On the Democratic side, meanwhile, Hillary Clinton is facing the prospect of losing her front-runner status if Sanders can close his polling gap in South Carolina and beyond.

The Vermont senator voiced confidence at his victory rally Tuesday night.

“Tonight we serve notice to the political and economic establishment of this country,” Sanders said. “Now it’s on to Nevada, South Carolina and beyond.” 

The Clinton campaign tried to cast the candidate’s primary loss in the best light, saying in a memo that the outcome was “long expected” and prospects for future victories remain “very good.”

“I want to say I still love New Hampshire and I always will,” Clinton told supporters at a Tuesday night rally. “Now we take this campaign to the entire country. We are going to fight for every vote in every state.” 

For the winners of both contests Tuesday night, New Hampshire was a comeback after each came in second last week in Iowa. 

Trump won decisively, towering over the Republican field with 35 percent of the vote after 92 percent of precincts had reported results early Wednesday. Sanders was crushing Clinton 60-38 percent with 93 percent of precincts reporting in the Democratic race. 

Kasich clocked in second with about 16 percent, while the battle for third remained a fierce contest.

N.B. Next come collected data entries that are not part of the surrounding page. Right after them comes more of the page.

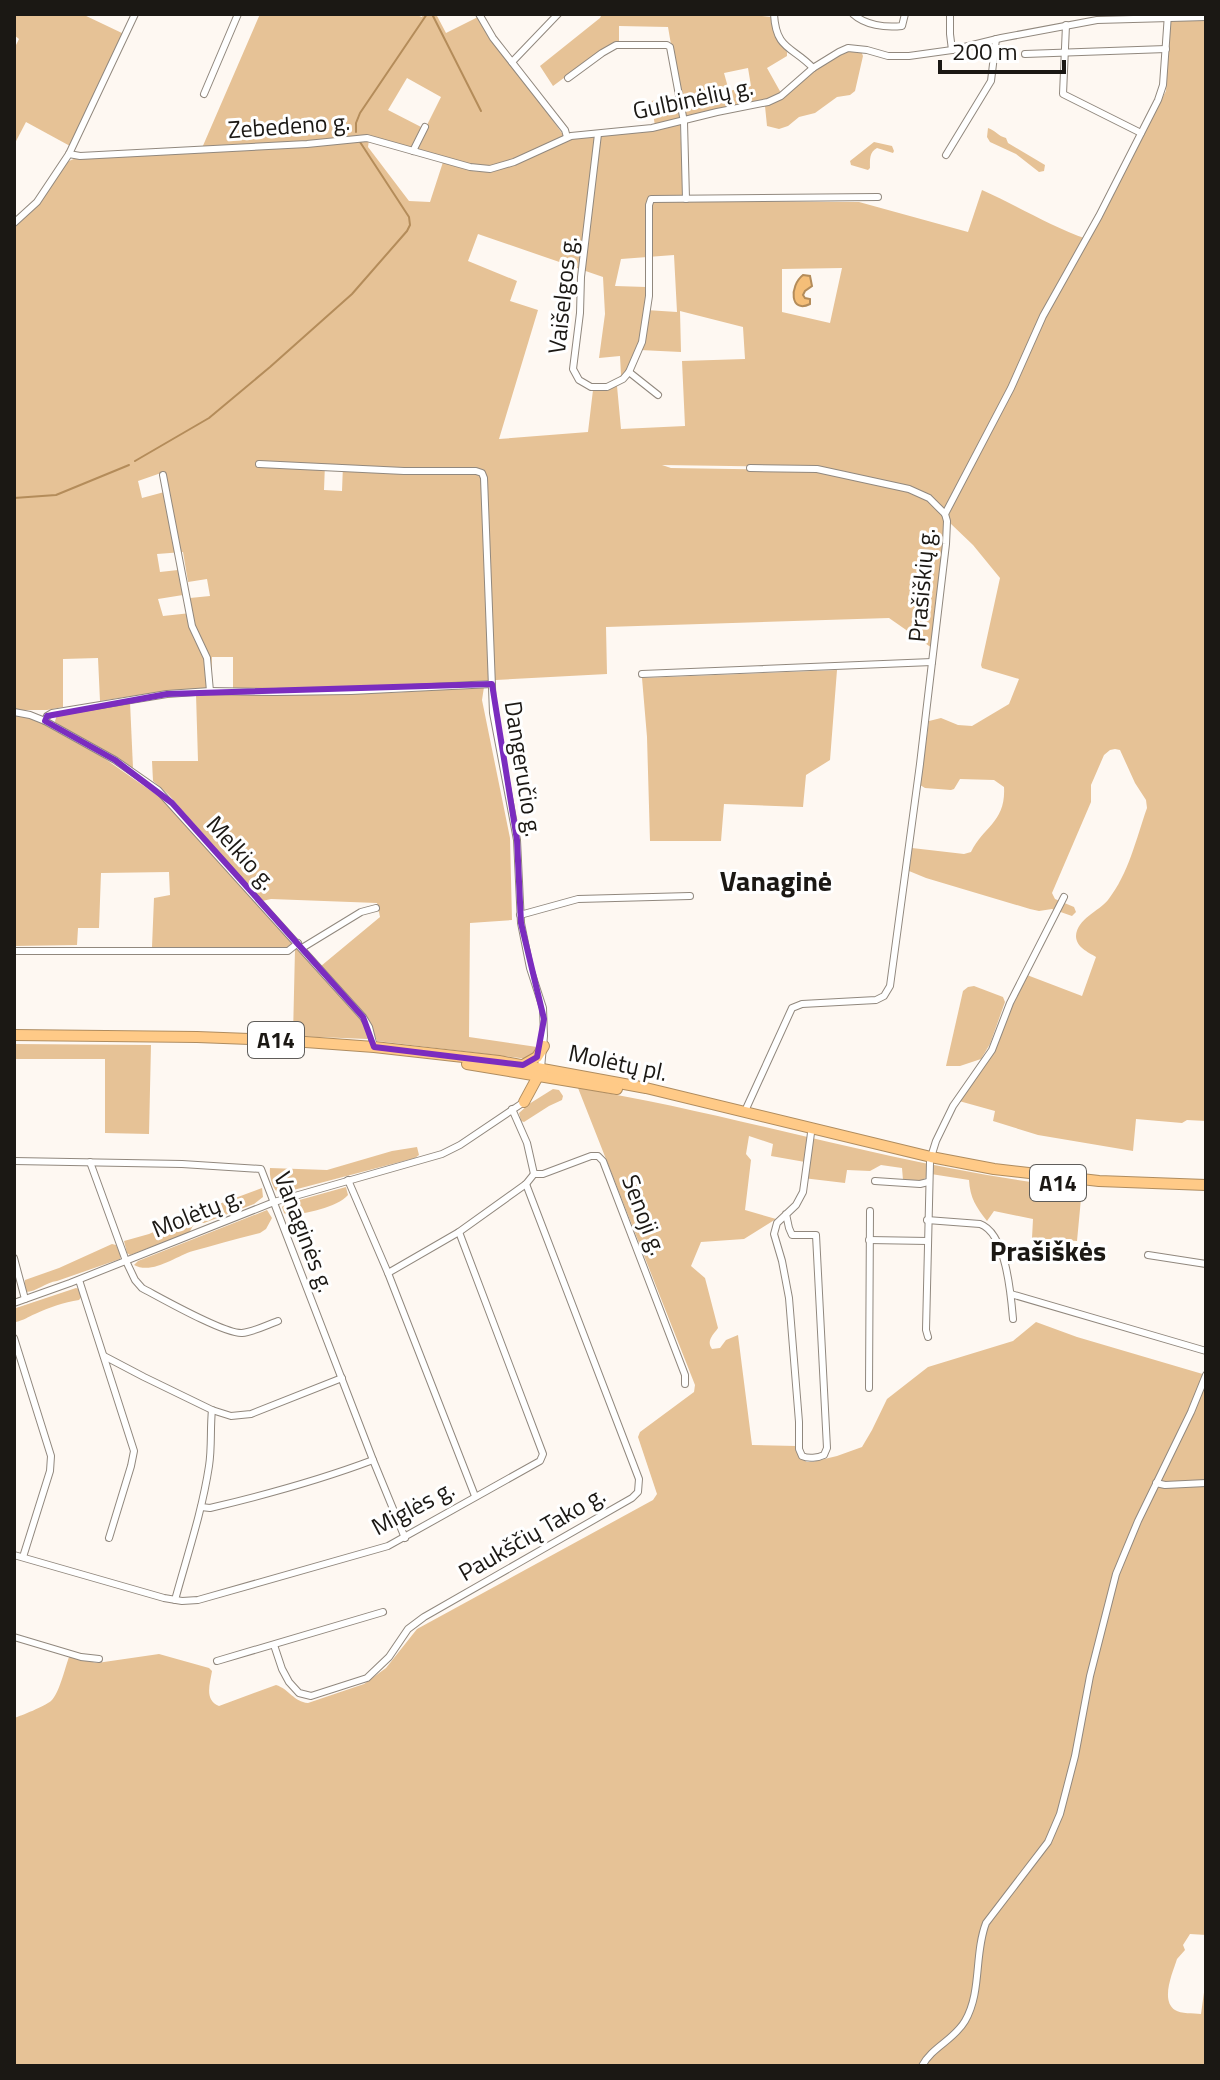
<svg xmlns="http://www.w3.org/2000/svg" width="1220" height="2080" font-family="'Titillium Web',sans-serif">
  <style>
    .green { fill: #e6c296; fill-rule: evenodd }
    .water { fill: #f5be78; stroke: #b48c5a; stroke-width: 2 }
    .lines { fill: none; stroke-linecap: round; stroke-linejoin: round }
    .stream { stroke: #b48c5a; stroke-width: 2 }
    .minor-casing { stroke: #91887e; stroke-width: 8 }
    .highway-casing { stroke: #af8c5f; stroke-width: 12 }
    .minor { stroke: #fff; stroke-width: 6 }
    .highway { stroke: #ffca87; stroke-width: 10 }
    .marked { fill: none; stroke: #7b2cbf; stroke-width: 6; stroke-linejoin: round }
    .labels { text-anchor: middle; stroke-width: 6; stroke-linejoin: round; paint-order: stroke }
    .shield { fill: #fff; stroke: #5f5d5a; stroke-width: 2 }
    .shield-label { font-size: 22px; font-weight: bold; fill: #1b1814 }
    .street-label { font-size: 24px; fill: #1b1814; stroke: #fff }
    .quarter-label { font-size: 28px; font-weight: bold; fill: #1b1814; stroke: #fff }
  </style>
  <rect width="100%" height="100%" fill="#fef8f2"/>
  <g class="green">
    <path d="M14,14H82L124,34L70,146L26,122L14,145V49L19,39L14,35Z"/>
    <path d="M260,14H414L422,17L423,14H436L446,33L478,17L564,136L511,162L496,166H470L386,140L361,136L311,141L202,148ZM407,78L441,97L425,129L388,110Z"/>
    <path d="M602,14H746L771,17L775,37L787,52V56L767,68L781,93L768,100L655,126L651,101L680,97L668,27L619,26V43L576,69L553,86L540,66L600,18ZM748,68L751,86L729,91L724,73Z"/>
    <path d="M1170,14H1206V1121L1187,1120L1182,1123L1136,1119L1133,1151L1038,1135L993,1121L995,1111L959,1101L992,1055L1013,1002L1027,975L1082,996L1096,957C1088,952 1076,947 1076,936C1077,919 1099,911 1108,900C1129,873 1136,839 1147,808L1146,800L1135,783L1120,750L1115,749L1110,750L1104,755L1091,785V802L1052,893L1055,899L1074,907L1076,912L1072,916L1052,909L1039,911L1030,909L926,878L909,871L912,848L964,854L971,852C984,826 1006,822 1004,787L994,780L960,779L954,789L951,790L925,788L920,785L929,721L941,718L958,725L972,726L1009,704L1019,679L982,668L981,665L1000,578L973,545L950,523L945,525L932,648L889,618L606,627L607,674L384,686L233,689V657H212L211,689L166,691L100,701L98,658L63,659V707L47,710H14V226L69,161L76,158L369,140L368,147L409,201L430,202L443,162L472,171L492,172L519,163L553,145L578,136L647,131L680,124L684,201L859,202L968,232L982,190C1018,206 1050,226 1087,239L1166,91ZM478,234L603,277L605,314L599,358L620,356L621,375L610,388L593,390L588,432L499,439L538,310L510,301L517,281L468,261ZM674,255L677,312L646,310V287L615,286L621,259ZM842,268L830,323L782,312V269ZM680,311L743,327L745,359L682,361L685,426L621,429L617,386L630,376L640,350L681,352ZM325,464L343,465L342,491L324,490ZM662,465L801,467V470L671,468ZM164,472L168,491L142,498L138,481ZM183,552L188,582L207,579L210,596L190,598L191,613L163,616L158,599L183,595L178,570L160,572L157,554Z"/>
    <path d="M851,50L861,51L863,56L855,91L850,95L837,97L815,113L799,117L788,126L779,129L767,126L765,106C795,93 820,56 851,50Z"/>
    <path d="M988,128C995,130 998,136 1006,138L1008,143L1045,165L1044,171L1039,172L1016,154L990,142L987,137Z"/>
    <path d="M874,142L892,146L894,151L893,153L877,148C869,152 870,160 870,168L868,170L851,165L850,161Z"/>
    <path d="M837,670L830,760L806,775L803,807L724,804L721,841H650L647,737L642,678Z"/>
    <path d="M484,687L482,700L510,838L512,920L470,923L469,1037L537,1047L536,1054L528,1059L377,1041L369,1022L321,966L380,917L377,903L271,899L262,901L168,794L153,781L152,761H198L196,694L390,693Z"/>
    <path d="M130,702L133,768L56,725L55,721L57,715Z"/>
    <path d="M14,715L33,718L98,754L164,800L290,940L295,949H299L361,1019L369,1037L367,1039L293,1036L295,949L152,947L154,898L170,895L169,872L101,873L99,928H78L77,945L14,946Z"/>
    <path d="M974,986L1003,997L1005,1002L990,1044L981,1059L960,1066H946L963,991L968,987Z"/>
    <path d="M14,1044L151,1045L149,1134L105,1133V1059H14Z"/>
    <path d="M578,1088C748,1116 910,1171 1082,1188L1077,1241L1032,1238L1033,1219L994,1211L987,1221C976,1207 970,1198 969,1180L931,1174L921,1181L903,1180L902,1168L881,1165L870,1171L847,1170L845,1183L803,1178L805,1162L771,1156L773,1144L749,1136L746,1154L751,1160L745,1210L776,1219L744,1239L701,1242L691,1266L705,1278L718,1328C713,1335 706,1341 712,1349L720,1348L726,1340L738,1335L752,1445L796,1446L800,1458L807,1462H812L837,1456L862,1447L872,1430L887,1399L928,1367L1013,1341L1036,1322L1077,1337L1206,1375V1935L1190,1934L1183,1945L1185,1950L1177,1959C1173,1972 1160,2000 1175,2010C1181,2014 1193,2013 1201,2014L1206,1978V2066H14V1718C21,1716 45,1706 51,1701C59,1694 65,1668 69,1657L97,1663L159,1654L209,1668L212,1671C210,1684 204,1700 219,1706L276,1685C289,1689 294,1702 308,1703L364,1684L386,1668L417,1629L653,1500L657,1494L638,1437L640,1432L694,1392L695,1385Z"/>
    <path d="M553,1089L559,1090L563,1096L562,1100L549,1106L524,1122L521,1121L519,1113L529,1104Z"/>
    <path d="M417,1147L419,1155L415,1158L282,1193L277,1192C272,1187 269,1175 270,1168L327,1170L392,1151Z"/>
    <path d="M346,1187L348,1195C337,1208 305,1213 288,1216L284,1213L282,1207L285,1204Z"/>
    <path d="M262,1188L263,1197L254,1204L204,1223H200L197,1215L203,1210Z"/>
    <path d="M267,1210L272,1218L266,1229L260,1233C238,1238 215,1245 193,1251C176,1256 152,1275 134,1265L138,1261Z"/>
    <path d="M191,1215L194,1224L189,1233L130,1255L127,1253L124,1241L149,1234Z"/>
    <path d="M112,1244L116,1245L121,1255L120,1259L57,1281C46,1282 36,1292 26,1292L24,1285L25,1280L59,1268Z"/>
    <path d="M76,1288L79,1289L82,1296L79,1300C64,1302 48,1308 35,1314C28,1317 24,1320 16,1322L14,1317L16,1308Z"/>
  </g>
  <path class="water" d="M803,275L810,276L812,286L805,291L803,295L805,298L810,299V304C790,314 789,286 803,275Z"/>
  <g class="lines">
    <g class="stream">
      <path d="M432,14L481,111"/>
      <path d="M356,132V123L360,113L427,14"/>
      <path d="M135,461L209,418L270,367L352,294L407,231L410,225L409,217L360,142"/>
      <path d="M14,498L56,495L129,465"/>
    </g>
    <g class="minor-casing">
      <g id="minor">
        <path d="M479,14L493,38L565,130L567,137"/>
        <path d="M774,14C776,50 792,46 813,68"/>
        <path d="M853,14C865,25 885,28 902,26L905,14"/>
        <path d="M950,14V34L952,50"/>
        <path d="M1066,25L1063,94L1141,133"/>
        <path d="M1025,54L1166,49"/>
        <path d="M512,62L558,14"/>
        <path d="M568,78L602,53L616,45H667L670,47L684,122L686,199"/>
        <path d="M204,94L238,14"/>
        <path d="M598,134L581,277L580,313L573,369L579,380L591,387H607L623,379L629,372L642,342L649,296V205L651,199L878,197"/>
        <path d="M413,151L425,127"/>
        <path d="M69,154L80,156L307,144L367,138L470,167L490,169L514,162L571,136L652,128L717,112L768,102L781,96L813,68L839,52L848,48L867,50L888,56H909L952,50L1001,38L1097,20L1206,17"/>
        <path d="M946,155L991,81L996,39"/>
        <path d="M14,223L37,202L69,154L135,14"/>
        <path d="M629,372L658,395"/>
        <path d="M259,464L404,471H476L482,473L484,478L493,713L517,840L521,923L530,968L543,1008L544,1036L541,1068"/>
        <path d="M750,468L817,469L909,489L929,498L945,514"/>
        <path d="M163,475L192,626L207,658L210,691"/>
        <path d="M642,674L932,662"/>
        <path d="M14,712L30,715L45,721L115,760L158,790L363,1017L369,1027L374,1047"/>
        <path d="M45,721L47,716L52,713L167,694L210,691L275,692L351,691L492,684"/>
        <path d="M520,915L578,899L690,896"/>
        <path d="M302,948L361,912L376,908"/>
        <path d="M14,951H288L298,943"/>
        <path d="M512,1109L527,1143L534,1174"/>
        <path d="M745,1111L792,1008L802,1004L876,1000L884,996L890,986L920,764L946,544L947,521L945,514L1011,388L1043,316L1099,216L1158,100L1163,85L1168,14"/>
        <path d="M931,1157L936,1141L953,1106L992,1050L1010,1003L1064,897"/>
        <path d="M14,1161L182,1164L261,1169L373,1460L405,1538"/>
        <path d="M90,1162L126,1261L135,1280L142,1288C161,1298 224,1334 242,1333C253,1332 267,1325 278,1321"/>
        <path d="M534,1174H543L591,1156H598L603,1161L685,1375V1384"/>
        <path d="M348,1180L388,1273L475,1496"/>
        <path d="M875,1181L920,1184L928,1182"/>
        <path d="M786,1214L789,1228L792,1235H816L827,1448L824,1455C818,1458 808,1459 802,1456L799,1449V1422L789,1298L782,1261L774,1234L777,1223L796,1205L803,1192L811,1133"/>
        <path d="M927,1220L980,1224C1006,1233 1011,1295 1013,1319"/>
        <path d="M869,1240L928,1241"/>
        <path d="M1148,1255L1206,1264"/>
        <path d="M14,1258L25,1299"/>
        <path d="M388,1273L459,1232L526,1184L534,1174"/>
        <path d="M79,1280L134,1451L131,1466L109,1538"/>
        <path d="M1011,1294L1206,1351"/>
        <path d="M14,1303L70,1283L274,1202L442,1154L460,1145L524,1102"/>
        <path d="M928,1337L926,1330L930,1162"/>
        <path d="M14,1338L51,1456L50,1471L23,1557"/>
        <path d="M104,1356L144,1377L212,1410L231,1416L251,1414L342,1378"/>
        <path d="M869,1388L870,1211"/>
        <path d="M1156,1483L1165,1485L1206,1483"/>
        <path d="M201,1507L210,1508C265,1495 320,1480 373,1460"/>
        <path d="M14,1555L164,1598L182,1601L198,1600L388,1546L540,1461L543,1454L459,1232"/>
        <path d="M175,1600C187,1556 202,1512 209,1466C212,1447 210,1428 212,1410"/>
        <path d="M14,1637L81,1657L99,1659"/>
        <path d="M274,1645L282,1669L289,1682L299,1693L311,1696L367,1678L389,1657L408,1629L424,1617L632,1498L638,1492L639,1479L526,1184"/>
        <path d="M217,1661L383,1612"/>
        <path d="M922,2066C932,2047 954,2040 965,2021C982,1992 974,1954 986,1923L1048,1842L1060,1814L1075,1756L1090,1676L1116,1574L1138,1521L1191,1412L1206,1375"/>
      </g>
    </g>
    <g class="highway-casing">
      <g id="highway">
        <path d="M14,1035L197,1037L278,1040L374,1047L499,1061L646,1088L931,1157L994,1169L1099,1181L1206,1185"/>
        <path d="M467,1064L617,1089"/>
        <path d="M523,1065L537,1057L544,1046"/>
        <path d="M524,1102L537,1078L543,1073"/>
      </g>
    </g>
    <use href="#minor" class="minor"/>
    <use href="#highway" class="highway"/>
  </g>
  <path class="marked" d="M492,684L517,840L521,923L544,1019L537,1057L523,1065L374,1047L363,1017L172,803L115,760L45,721L47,716L167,694Z"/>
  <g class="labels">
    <g class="shield">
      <rect x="248" y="1022" width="56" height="36" rx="6"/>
      <rect x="1030" y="1165" width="56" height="36" rx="6"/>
    </g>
    <g class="shield-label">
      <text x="276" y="1048">A14</text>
      <text x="1058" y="1191">A14</text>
    </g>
    <g class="street-label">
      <text transform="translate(693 99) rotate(-12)" y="8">Gulbinėlių g.</text>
      <text transform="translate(289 126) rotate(-4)" y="8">Zebedeno g.</text>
      <text transform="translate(563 295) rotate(-84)" y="8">Vaišelgos g.</text>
      <text transform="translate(922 585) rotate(-85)" y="8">Prašiškių g.</text>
      <text transform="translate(523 769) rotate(81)" y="8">Dangeručio g.</text>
      <text transform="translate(241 853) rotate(48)" y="8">Melkio g.</text>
      <text transform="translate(618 1063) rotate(12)" y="8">Molėtų pl.</text>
      <text transform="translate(197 1213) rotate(-22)" y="8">Molėtų g.</text>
      <text transform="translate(644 1215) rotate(69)" y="8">Senoji g.</text>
      <text transform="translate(304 1232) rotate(69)" y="8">Vanaginės g.</text>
      <text transform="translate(413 1508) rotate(-28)" y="8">Miglės g.</text>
      <text transform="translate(532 1534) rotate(-30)" y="8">Paukščių Tako g.</text>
    </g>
    <g class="quarter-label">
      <text x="776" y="891">Vanaginė</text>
      <text x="1048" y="1261">Prašiškės</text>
    </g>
  </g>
  <rect width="1220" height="2080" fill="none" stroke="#1b1814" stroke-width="32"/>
  <path d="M940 60v12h124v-12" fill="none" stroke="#1b1814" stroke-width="4"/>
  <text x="952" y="60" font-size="24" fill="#1b1814" stroke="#ffffff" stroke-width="6" paint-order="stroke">200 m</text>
</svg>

With 12 percent of the vote, Texas Sen. Cruz had nudged ahead of former Florida Gov. Bush and Florida Sen. Rubio, who both had 11 percent. However, the margin between the three was still too narrow to project who would finish third, fourth and fifth in the Republican race.

Former HP CEO Carly Fiorina finished seventh with 4 percent of the vote, while retired neurosurgeon Dr. Ben Carson finished eighth with 2 percent. 

For Kasich, his time in the state appeared to pay off and the second-place finish gives a major boost to his campaign, especially after he finished a distant eighth in Iowa last week.

It also dealt a blow to Rubio, whose strong, third-place finish in Iowa eight days ago gave him momentum that lasted until Saturday, when Rubio stumbled in the debate amid withering attacks from Christie. 

The closeness of the race for third, fourth and fifth places still might end up prolonging the Republican nominating contest because it complicates the establishment’s efforts to coalesce around a single consensus candidate.

Yet the person who tripped up Rubio in Saturday’s debate, Christie, was mired in single digits in Tuesday's race, leaving him to weigh his options back home. 

Exit polls suggest Trump was aided in large part in the state by independents. They showed 36 percent of the state’s influential independents were backing Trump, leading the field among that bloc. 

On the Republican side, Trump led virtually every poll in the state in the run-up to the contest. 

And on the Democratic side, Clinton consistently trailed Sanders going into Tuesday’s contest. But the margin of victory for both Sanders and Trump was substantial. 

Clinton herself has pushed back on reports that the campaign may be looking at a shake-up in the near future – but the speculation is sure to mount following her Granite State loss.

From here, the campaigns head next to Nevada and South Carolina, which hold the next two contests before Super Tuesday at the beginning of March.